Experimental Design
Clinic-level intervention
Intervention (1): Doctor training
Half of all participating CSCOMs will be randomly selected to receive additional training on the sensitivity and specificity of RDTs. This training will be incorporated into the refresher training described above, and will include four key components:
1. First, we will organize a training on the accuracy of RDTs, with a focus on their ability to detect uncomplicated malaria. Facilitators will present data from field studies of RDT sensitivity and specificity. A Malian researcher will share information on his own research on the sensitivity and specificity of RDTs in a video testimonial.

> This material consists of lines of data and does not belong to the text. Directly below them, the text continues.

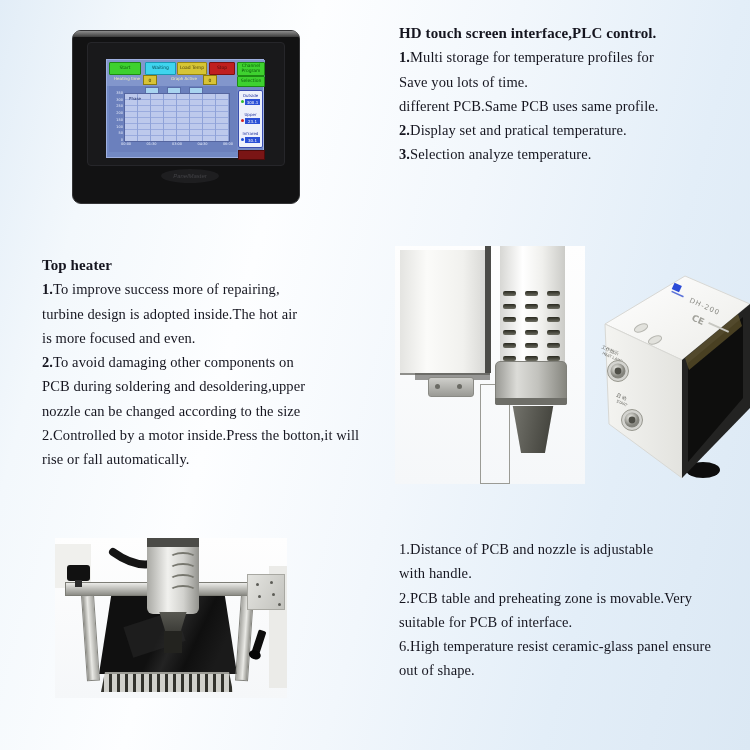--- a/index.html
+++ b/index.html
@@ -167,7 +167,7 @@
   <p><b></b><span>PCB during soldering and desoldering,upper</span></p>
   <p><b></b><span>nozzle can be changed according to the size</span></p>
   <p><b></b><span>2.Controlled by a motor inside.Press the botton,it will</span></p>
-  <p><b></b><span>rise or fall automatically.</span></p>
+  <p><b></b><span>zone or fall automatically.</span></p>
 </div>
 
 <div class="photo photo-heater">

2. We will show RDT accuracy data from the World Health Organization’s latest round of quality assurance testing for RDTs (WHO 2015). We will demonstrate in particular that the tests used in Bamako CSCOMs have only a 10% false negative rate for parasite concentrations of 200 per microliter and even lower rates for higher parasite counts.
3. We will report on studies that have tracked children who were not treated with antimalarials after a negative test and show no adverse effects (Baiden et al. 2012, d’Acremont 2010, Njama-Meya 2007).
4. A medical expert will lecture on the meaning of low parasitemia and the connection between parasite count and malarial illness.
The objective of this training is to help health care workers understand that RDT tests are reliable and very rarely miss simple malaria cases, and that patients who are not treated after a negative test are not adversely affected, especially in low-transmission regions.
Within-clinic Interventions
The remaining interventions will be randomized “within-clinic”. More specifically, this means that clinics will be randomly assigned to receive interventions 2 and 3a or 3b for different randomly-selected days during the 6-week study period. These interventions will only be administered on days at which surveyors are present. To increase salience, avoid spillovers, and make sure doctors and clinic staff understand the intervention, we will administer the same intervention type to all patients that visit the clinic on the selected day(s). Before the intervention within the same clinic is changed, doctors and clinic staff are alerted to the difference, if any, and have the chance to ask questions about e.g. the information patients receive.
Intervention (2): Patient information
In collaboration with Malian doctors, we developed a short narrative video for patients that educates patients on what malaria is and what its symptoms are for both simple and severe cases, how a malaria test works and what it looks like to do one at the clinic, and what the Malian policy is: that malaria treatment should always occur with ACTs, but only after a negative malaria test, and how simple and severe malaria treatment differ (including in price).
Intervention (3): Patient vouchers
In collaboration with the CSCOM, intervention (3) offers a subsidy for artemisinin combination therapy (ACT) for simple malaria. This subsidy is administered in the form of a paper voucher that is valid for a free dose of ACTs on the day of receipt only. We will receive pre-authorization from the head doctor of each CSCOM for this treatment. Subsidized ACTs will only be given out with a valid prescription: the voucher requires a signature from a doctor or nurse as well as a confirmation of receipt from the client (either a signature from the client, or a signature from the person leading the intervention at the clinic). Pharmacies will be reimbursed for each signed voucher that they have received. In intervention version (a), the voucher is given to the patient, either handed out in the course of intervention (2), or accompanied by a very short informational dialogue on malaria treatment. This raises patient awareness for the type of treatment they are prescribed, and reinforces the message of intervention (2). In intervention version (b), the vouchers are instead given to doctors, to be handed out to patients they diagnose.
Each CSCOM will receive the following combinations of interventions 2, 3a, and 3b: no intervention (control), 2 only, 3a only, 3b only, 2 and 3a, 2 and 3b.